A quick efficient method for making ngrams using library(stylo)
library(stylo)
corpus = txt.to.words(blog.corpus)
ngrams.1<-make.ngrams(corpus, ngram.size = 1)
ngrams.2<-make.ngrams(corpus, ngram.size = 2)
ngrams.3<-make.ngrams(corpus, ngram.size = 3)
#Top 20 individual phrases
top.20<-ngram.1[1:20,]
p1<-ggplot(top.20,aes(top.20$ngrams.1,top.20$Freq))

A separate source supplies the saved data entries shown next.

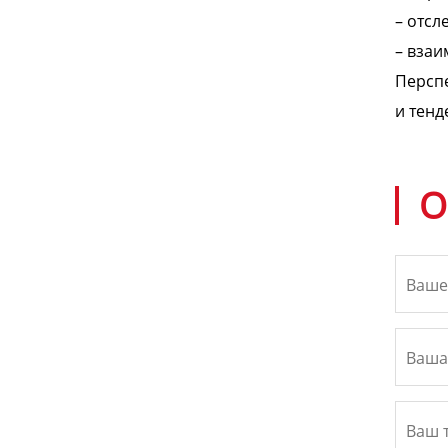
– отсл
– взаи
Перспе
и тенд
О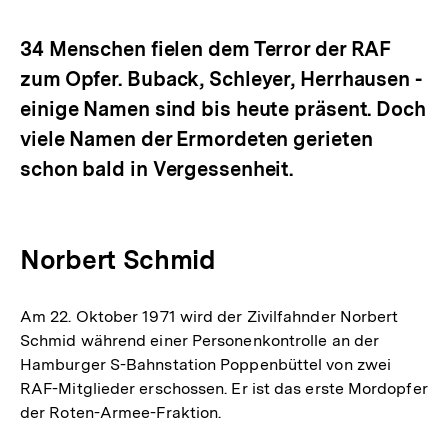
Optionen
merken
anzeigen
34 Menschen fielen dem Terror der RAF
zum Opfer. Buback, Schleyer, Herrhausen -
einige Namen sind bis heute präsent. Doch
viele Namen der Ermordeten gerieten
schon bald in Vergessenheit.
Norbert Schmid
Am 22. Oktober 1971 wird der Zivilfahnder Norbert
Schmid während einer Personenkontrolle an der
Hamburger S-Bahnstation Poppenbüttel von zwei
RAF-Mitglieder erschossen. Er ist das erste Mordopfer
der Roten-Armee-Fraktion.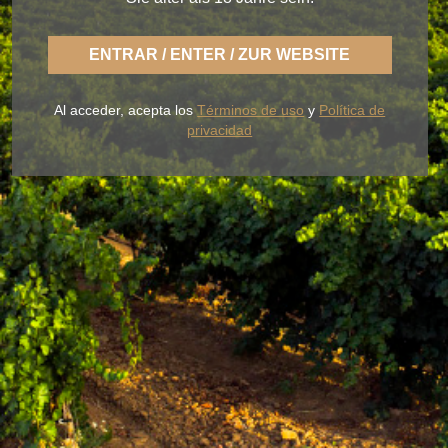
ENTRAR / ENTER / ZUR WEBSITE
Con BLUME disfrutas la fresca naturaleza de un
Rueda ligero,
desenfadado y siempre fiel a una
Al acceder, acepta los
Términos de uso
y
Política de
tierra fértil de sabor.
privacidad
NUESTROS VINOS
LA BODEGA
BLUME & GASTRO
BLUME & YOU
+34 926 32 24 00
contacto@pagosdelrey.com
Ⓒ PAGOS DEL REY
-
Política de privacidad
-
Política de cookies
-
Tienda
online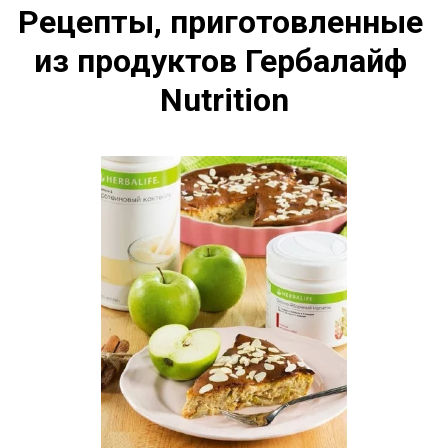
Рецепты, приготовленные 
из продуктов Гербалайф 
Nutrition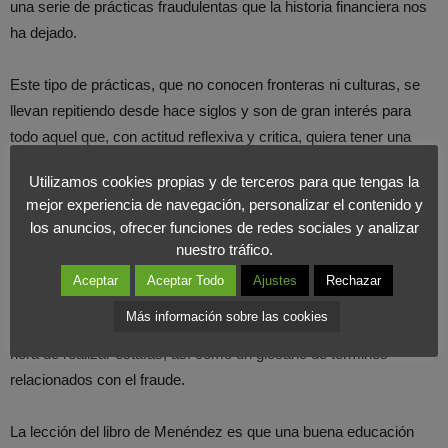
una serie de prácticas fraudulentas que la historia financiera nos
ha dejado.
Este tipo de prácticas, que no conocen fronteras ni culturas, se
llevan repitiendo desde hace siglos y son de gran interés para
todo aquel que, con actitud reflexiva y critica, quiera tener una
visión amplia del sector financiero, con sus luces y sombras.
Utilizamos cookies propias y de terceros para que tengas la
mejor experiencia de navegación, personalizar el contenido y
El autor muestra al lector toda una serie de engaños,
los anuncios, ofrecer funciones de redes sociales y analizar
manipulaciones y fraudes relacionados con el sector financiero
nuestro tráfico.
con el objetivo de poder detectarlas a tiempo para no caer en
Aceptar
Aceptar Todo
Ajustes
Rechazar
dichas trampas. La obra incluye consejos útiles para evitar este
Más información sobre las cookies
tipo de fraudes, un análisis de los patrones más comunes a la
hora de realizar estafas, así como un glosario de términos
relacionados con el fraude.
La lección del libro de Menéndez es que una buena educación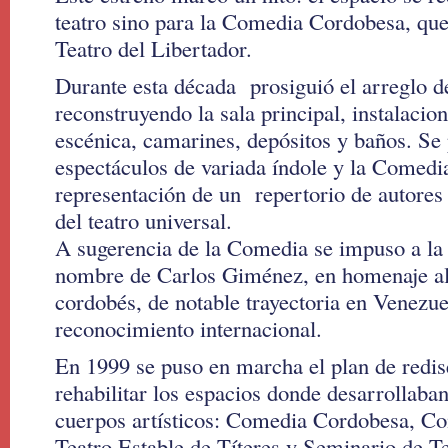
teatro sino para la Comedia Cordobesa, que
Teatro del Libertador.
Durante esta década prosiguió el arreglo de
reconstruyendo la sala principal, instalaci
escénica, camarines, depósitos y baños. S
espectáculos de variada índole y la Comedia
representación de un repertorio de autores 
del teatro universal.
A sugerencia de la Comedia se impuso a la 
nombre de Carlos Giménez, en homenaje al 
cordobés, de notable trayectoria en Venezue
reconocimiento internacional.
En 1999 se puso en marcha el plan de redise
rehabilitar los espacios donde desarrollaban
cuerpos artísticos: Comedia Cordobesa, Co
Teatro Estable de Títeres y Seminario de Te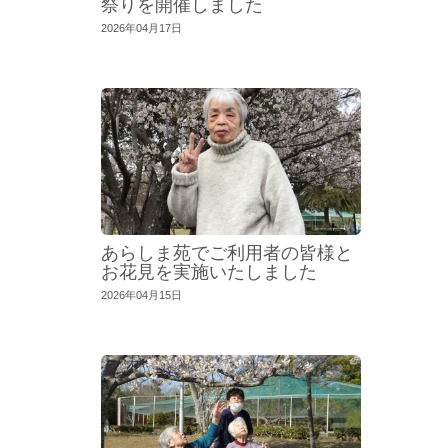
祭りを開催しました
2026年04月17日
あらしま苑でご利用者の皆様と
お花見を実施いたしました
2026年04月15日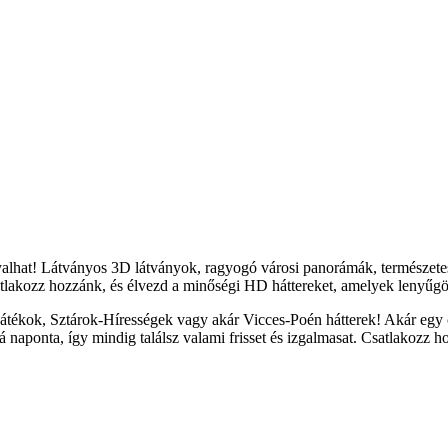
yalhat! Látványos 3D látványok, ragyogó városi panorámák, természete
tlakozz hozzánk, és élvezd a minőségi HD háttereket, amelyek lenyűgöz
átékok, Sztárok-Hírességek vagy akár Vicces-Poén hátterek! Akár egy c
naponta, így mindig találsz valami frisset és izgalmasat. Csatlakozz h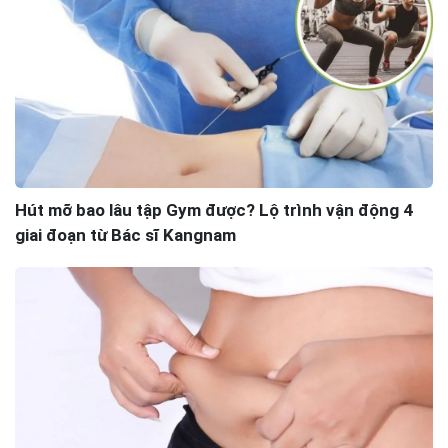
Hút mỡ bao lâu tập Gym được? Lộ trình vận động 4
giai đoạn từ Bác sĩ Kangnam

p1<-p1 + geom_bar(stat="identity")
p1+ theme(axis.text.x=element_text(angle=45, hjust=1))
p1+coord_flip()
## stylo version: 0.5.9
Bigrams
Trigrams
This has been an amazing learning experience thus far. I am not sure I will be able to pull off the next phase of the course. Initially I had planned on having a separate prediction method for each of the three sources of text. However after exploratory analysis it is evident that there is no need for this approach. I would like to keep the predictive method simple. The model will be developed using the 10% random sample. If stratified sampling techniques were used the rarer words may be over-predicted. I am not sure how to impliment the predictive model in shiny.